Athéna et Poséidon, dieux favorables aux Grecs, envoient alors deux serpents monstrueux qui étouffent Laocoon et ses deux fils. Les Troyens interprètent mal le message, ils pensent que Laocoon, en refusant le Cheval a offensé les dieux. Ils ouvrent donc les portes de leur ville au Cheval, ce qui permet aux Grecs de pénétrer dans Troie, l’envahir et gagner la guerre.
Daniel Spoerri (1930-2024) est un artiste d’origine roumaine dont l’oeuvre singulière s’inscrit avec humour à la frontière entre l’art et la vie quotidienne. Son œuvre Lépreux d’Islande faisait partie de l’exposition Hors Cadre du FRAC au musée Crozatier.
Les élèves (Pauline, Louise et Ethan) n’ayant pas participé à la visite guidée de cette exposition ont fait des recherches sur cet artiste « hors cadre » pour vous le présenter
Après avoir fui la Roumanie et les persécutions nazies en 1941, Daniel Spoerri grandit en Suisse où il va devenir danseur. Il va également s’essayer à différents métiers du théâtre : acteur, décorateur, metteur en scène… Il réalise des courts-métrages, crée une revue poétique…
A la fin des années 1950, il arrive à Paris. Il y fonde avec d’autres artistes de l’avant-garde, le Nouveau Réalisme.
Le Nouveau Réalisme est un courant artistique né dans les années 1960. Son nom fait référence au mouvement réaliste du XIXe siècle qui « peignait la réalité sans la magnifier ». Ses artistes utilisent donc des objets du quotidien, des déchets, des matériaux de récupération... pour les assembler, les détourner, les accumuler… Leurs gestes peuvent être radicaux : ils déchirent, lacèrent, explosent, brisent, compressent, etc. En utilisant l’objet comme matériau, les nouveaux réalistes critiquent la société de consommation de l’époque. Quelques noms : Yves Klein, César, Niki de Saint Phalle,Christo, Jean Tinguely, Arman, Daniel Spoerri, etc.

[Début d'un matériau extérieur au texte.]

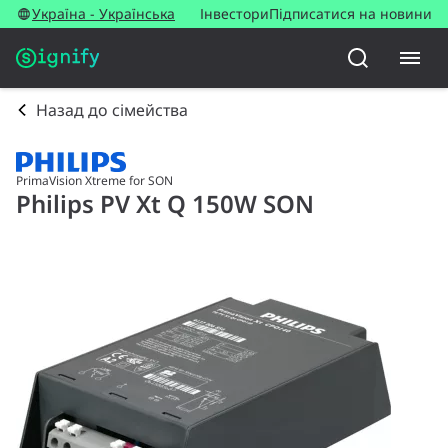
Україна - Українська
Інвестори
Підписатися на новини
Назад до сімейства
PrimaVision Xtreme for SON
Philips PV Xt Q 150W SON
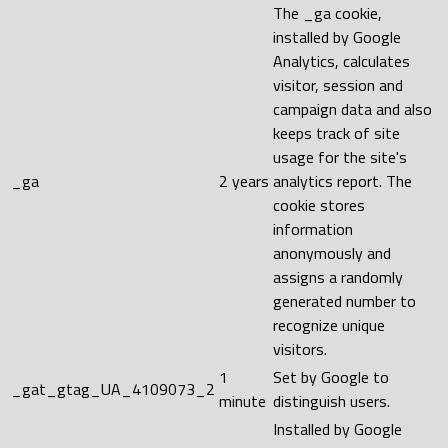
The _ga cookie,
installed by Google
Analytics, calculates
visitor, session and
campaign data and also
keeps track of site
usage for the site's
_ga
2 years
analytics report. The
cookie stores
information
anonymously and
assigns a randomly
generated number to
recognize unique
visitors.
1
Set by Google to
_gat_gtag_UA_4109073_2
minute
distinguish users.
Installed by Google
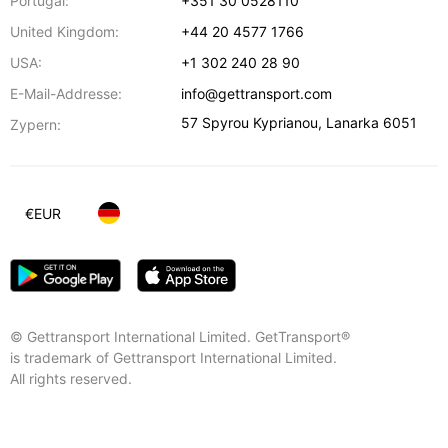
Portugal:
+351 30 0528110
United Kingdom:
+44 20 4577 1766
USA:
+1 302 240 28 90
E-Mail-Addresse:
info@gettransport.com
57 Spyrou Kyprianou
,
Lanarka
6051
Zypern:
€
EUR
© Gettransport International Limited. GetTransport®
is trademark of Gettransport International Limited.
All rights reserved.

Parmi ses œuvres les plus connues, on retrouve ses « tableaux-pièges » dans lesquels il fige, en les collant, des objets de récupération sur une table, puis les présente à la verticale, comme de véritables tableaux.
Daniel Spoerri est un bon vivant, il organise souvent de grands dîners avec ses amis artistes. Il va même ouvrir son propre restaurant et proposer des menus à thèmes. Il décide alors d’appliquer l’idée des tableaux-pièges à ces banquets en conservant les restes du repas sur la table tels quels, qu’il fixe avec de la résine, avant d’accrocher le tout au mur. Il crée ainsi un tableau qui a piégé le moment partagé avec ses amis. Ce sont ses fameux « Eat Art ».
On connaît également Daniel Spoerri dès les années 1960 pour ses « détrompe-l’oeil » dans lesquels il associe un tableau classique avec des objets du quotidien. Il revisite le trompe-l’oeil : l’élément en relief sur le tableau n’est plus une représentation visuelle créée par l’artiste pour faire illusion, mais bien un objet réel. Il remet ainsi en question les codes de la représentation et propose au spectateur d’adopter un nouveau regard.
Dans les années 1970, Spoerri s’installe en Toscane en Italie où il transforme son atelier en musée pour exposer ses sculptures comme celles d’autres artistes.